Over winter break, I got drunk with a couple of friends from high school. These are friends I would see every so often, usually if we are home for a holiday or when we make our way to each other if we have a weekend off. Since starting university, I’ve always considered them to be my good friends, which is kind of funny because in high school we weren’t really that close at all. These friends, Lucas and Carrie, had already booked a trip to Iceland for reading week, and since I was a bottle of wine deep, it wasn’t hard to convince me to book a flight to join them. All this was despite my better judgement that still circled inside my muddled brain: you don’t have the money for this, you don’t have the time for this, and you certainly don’t know if you’re close enough with Lucas and Carrie for this.
That last one was my greatest worry. See, I could put off school work, and I’d be fine. I’m lucky enough to have been able to figure it out financially with a little help from my future self and all her debts. But I had never travelled with Lucas and Carrie before, and I’d be in a car with them, in the same hostel rooms as them, living in the same three t-shirts, eating the same flavours of Icelandic yogurt, for three days, and honestly, I wasn’t sure I had the patience for it.
Catch me two months later hopping on an overnight flight to Iceland for a trip I was unsure about, and I will summarize it like this: it truly was one of the best weeks of my life. We spent a week roaming the Icelandic countryside, climbing mountains, dipping our feet in hot springs, drinking cheap beer in our Airbnbs, laughing, crying (but only a little), and screaming our favourite songs going 120 down the highway—but don’t tell my mom.

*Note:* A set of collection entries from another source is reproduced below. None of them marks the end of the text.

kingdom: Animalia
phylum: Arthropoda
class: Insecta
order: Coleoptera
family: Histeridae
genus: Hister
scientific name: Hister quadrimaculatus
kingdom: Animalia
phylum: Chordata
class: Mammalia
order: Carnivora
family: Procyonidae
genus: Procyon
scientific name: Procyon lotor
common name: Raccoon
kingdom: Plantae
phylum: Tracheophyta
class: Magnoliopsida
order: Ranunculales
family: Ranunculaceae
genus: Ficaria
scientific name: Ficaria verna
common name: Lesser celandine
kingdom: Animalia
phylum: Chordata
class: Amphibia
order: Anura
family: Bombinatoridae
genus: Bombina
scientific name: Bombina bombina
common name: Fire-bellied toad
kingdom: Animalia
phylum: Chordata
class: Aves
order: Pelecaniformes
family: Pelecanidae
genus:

When I came back, all I felt was their absence. We go to different schools and live in different cities, but the whole time we were away together it felt like they would still be part of my everyday when we returned. I learned a lot from being around them every second for only one week. I felt free; I felt impulsive; I never felt judged; I felt comfortable. This all coming from friends with whom, four years ago, I never felt that close.
I have spent the last few weeks reflecting on my friendship with these two and all my other friends who have stuck around. Since high school, I have gained friends here at UofT, and I have drifted away from others who were some of my closest friends in high school.
I had a solid group. We hung out every day at lunch, spent every weekend watching horror movies, and knew pretty much everything about each other. The thing about drifting away from those people is that I didn’t recognize it was happening at first, and I don’t really feel the weight of it until I see them again, which is a rare occasion. When I do, the differences are palpable. We are not the same people we were in high school; we have grown, mostly in opposite directions. It is an almost painful feeling. It is nostalgic and uncomfortable, trying to find the words to refill a space that used to overflow with love and laughter. Of course, I still love these people, but there’s something in recognizing that you and a friend aren’t what you used to be. It’s a recognition of growth, but it is also a loss within some sort of liminal space where there is still love within a great distance.
At the same time, I have watched myself become closer with, and open up to, people I considered only acquaintances in high school—and what an exciting thing that is. I have had a couple of friends who I have known since I was four, and they have always been a constant. And then I have friends that I’ve known since I was 14, who were certainly not a constant, but have become a necessity in my life. As we’ve grown older, we’ve discovered more in common. And now, being self-aware enough to truly reflect on the relationships that I still have and the ones I have lost has taught me a lot about growing up. I have learned to accept the spaces in my life for what they are, as I watch old and new friends come to occupy them, then come to walk away. I think that this acceptance has taught me a lot about myself and about what I value. The relationships I’ve strengthened with some friends have told me that the bonds with others are not so strong anymore. I’ve also learned that these are things I must accept and that it’s okay to let go of things that just don’t fit anymore to make room for the things that seem right.